> _提示された本文_:
『ワールドトリガー』第223話「遠征選抜試験・21」 感想(隊長としての成果)

水上9番隊の強さの理由を知ったオサム。
隠岐は水上が元は将棋のプロを目指してたってことを知ってたから、この結論にたどりつくのがはやかったんだろうね。
あれだけのコマをひとりで操って勝ちまくれる、という発想はなかなか出てこないよなあ。

ひとりでやってれば、諏訪7番隊で発生してオサムが解決案を出したコミュニケーション問題が完全にゼロになるわけで、そりゃあ強い。
ついでに、水上以外の隊員がみんな戦闘シミュレーション以外の課題に取り組める、という二重においしいことになる。

でも、上層部が単純に点数で判定をくだすのならいいけど、戦闘シミュレーションに対してどのような反応や動きをみせるのか、をみたい場合、そこらへんが採点不能になるわけで、それは問題にならないのかなあ、というところがとても気になる。


一方、柿崎3番隊では太一がヘコんでいた。
太一は物事を深く考え込まない性格なのかと思ってたけど、結構、ネガティブな感情をひきずるタイプなのかな。
来馬隊はみんなやさしくてなかよしだから、そういうところが出にくいだけで。

そう思ってたら「鈴鳴の先輩たちに申しわけないって思ったんす……」とか言いだして、なるほど、太一が一番ひっかかってるとこは、そこなのか。
自分の評価が低いと、来馬先輩や鋼くんに心配かけちゃうかな、とか、自分のせいで来馬先輩の評価が下がるんじゃ、とか考えてたのか。

「おれアホなんで寝たら大体忘れるんで」って言ってる顔が、いやこれ寝ても忘れられない案件って感じだ。
だって、ドラフトで最後まで残ったことも忘れられてないじゃん。

「……犬飼先輩は恨みます」
「……おう、ザキさん困らせねぇ程度にな」
って会話はちょっと笑った。
カゲさん、犬飼に冷たすぎる。
そして、ザキさんのことめっちゃ好きなんだな。


A級内では水上と照屋ちゃんのやりとりでポイントのプラスマイナス合戦が発生していた。
空気を悪くしてること自体がダメ派と、特に大きな問題が発生しないうちは静観派に別れてる感じかな。

小南ちゃんが水上のやり方はダメ、って怒ってる感じなのを、片桐が「感情移入能力が高いな」って評してて、おおっ、ってなった。

> _演習課題_: 上の本文（『ワールドトリガー』第223話の感想）のうち、「ひとりでやってれば、諏訪7番」という語句を含む箇所から始め、「忘れられない案件って感じだ。」の直後で終わる部分を、一字一句違えずに書き写してください。

> _利用可能なデータ_:
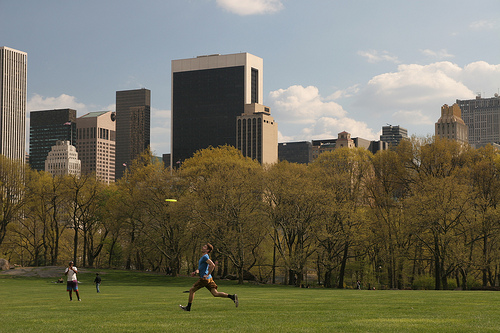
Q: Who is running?
A: The young man.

> _以下の出力_:
ひとりでやってれば、諏訪7番隊で発生してオサムが解決案を出したコミュニケーション問題が完全にゼロになるわけで、そりゃあ強い。
ついでに、水上以外の隊員がみんな戦闘シミュレーション以外の課題に取り組める、という二重においしいことになる。

でも、上層部が単純に点数で判定をくだすのならいいけど、戦闘シミュレーションに対してどのような反応や動きをみせるのか、をみたい場合、そこらへんが採点不能になるわけで、それは問題にならないのかなあ、というところがとても気になる。


一方、柿崎3番隊では太一がヘコんでいた。
太一は物事を深く考え込まない性格なのかと思ってたけど、結構、ネガティブな感情をひきずるタイプなのかな。
来馬隊はみんなやさしくてなかよしだから、そういうところが出にくいだけで。

そう思ってたら「鈴鳴の先輩たちに申しわけないって思ったんす……」とか言いだして、なるほど、太一が一番ひっかかってるとこは、そこなのか。
自分の評価が低いと、来馬先輩や鋼くんに心配かけちゃうかな、とか、自分のせいで来馬先輩の評価が下がるんじゃ、とか考えてたのか。

「おれアホなんで寝たら大体忘れるんで」って言ってる顔が、いやこれ寝ても忘れられない案件って感じだ。